Expression of many virulence genes in Vibrio cholerae is under the control of the ToxT protein. These include genes whose products are required for the biogenesis of the toxin-coregulated pilus, accessory colonization factor, and cholera toxin. ToxT is a member of the AraC family of transcriptional activators and is part of the ToxR regulatory cascade. ToxR is a transmembrane DNA-binding protein that is required for transcription of toxT and also can directly activate transcription of the cholera toxin operon (ctxAB). The sequences upstream of ctxAB and toxT to which ToxR binds show no obvious similarity, which implies that ToxR may be recognizing a degenerate sequence or, alternatively, a common structural motif within both binding sites.
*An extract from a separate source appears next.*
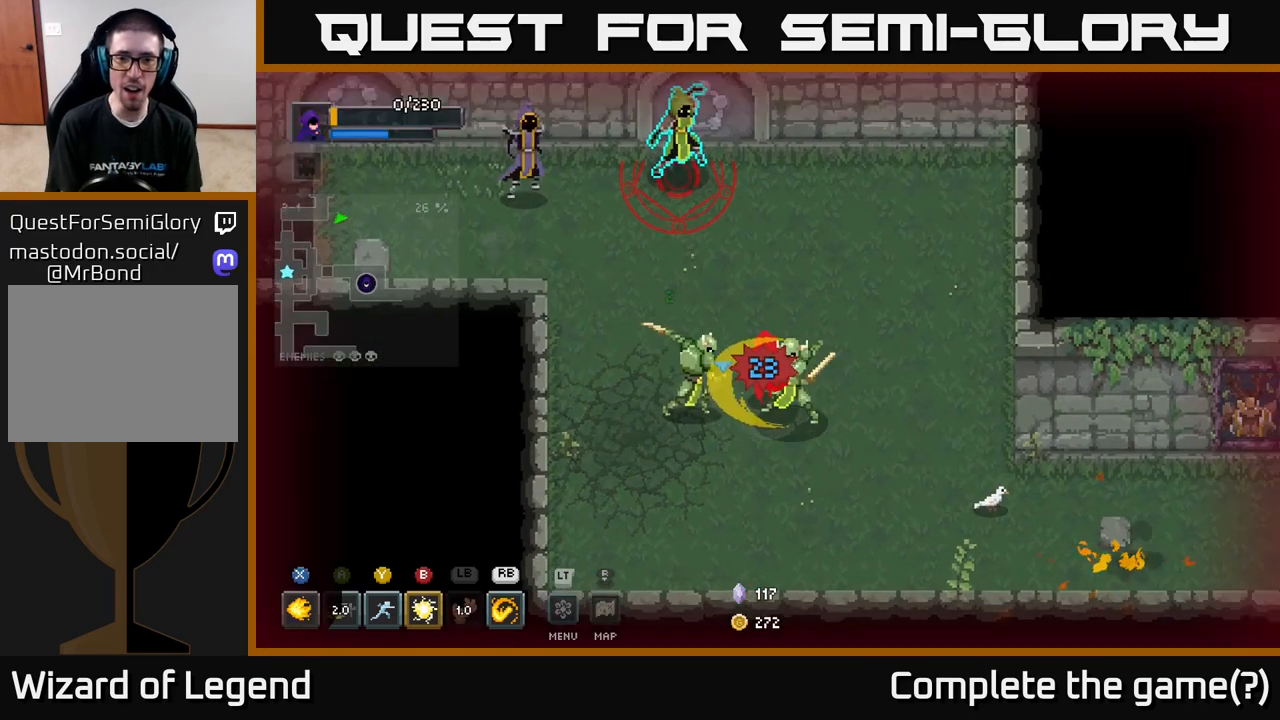
{"buttons": [], "left_stick": "down-right", "right_stick": "center", "events": [[17, "A", "up"], [83, "A", "down"], [150, "A", "up"], [217, "A", "down"], [250, "left_stick", "right"], [300, "A", "up"], [367, "A", "down"], [367, "left_stick", "center"], [467, "left_stick", "down-right"], [500, "A", "up"]]}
Data presented in this report demonstrate that nucleotides within the upstream half-site of an inverted repeat element in the toxT promoter are critical for ToxR-regulated activation of transcription in V. cholerae. In addition, gene fusion and DNA-binding studies with mutant ToxR proteins indicate that residues of ToxR required for binding to the ctx promoter are also required for binding to the toxT promoter. These data suggest that ToxR is not recognizing an inverted repeat sequence per se in the activation of toxT but, rather, some motif composed in part of sequences within the upstream half-site of the inverted repeat and that ToxR recognizes similar motifs within the ctxAB and toxT promoters.

摘要

霍乱弧菌中许多毒力基因的表达受ToxT蛋白的调控。这些基因包括其产物对于毒素共调菌毛、辅助定植因子和霍乱毒素的生物合成所必需的基因。ToxT是转录激活因子AraC家族的成员,是ToxR调控级联反应的一部分。ToxR是一种跨膜DNA结合蛋白,是toxT转录所必需的,并且还可以直接激活霍乱毒素操纵子(ctxAB)的转录。ToxR结合的ctxAB和toxT上游序列没有明显的相似性,这意味着ToxR可能识别一个简并序列,或者是两个结合位点内的一个共同结构基序。本报告中呈现的数据表明,toxT启动子中反向重复元件上游半位点内的核苷酸对于霍乱弧菌中ToxR调控的转录激活至关重要。此外,对突变ToxR蛋白的基因融合和DNA结合研究表明,与ctx启动子结合所需的ToxR残基也是与toxT启动子结合所必需的。这些数据表明,ToxR在激活toxT时并非识别反向重复序列本身,而是识别部分由反向重复上游半位点内的序列组成的某个基序,并且ToxR在ctxAB和toxT启动子内识别相似的基序。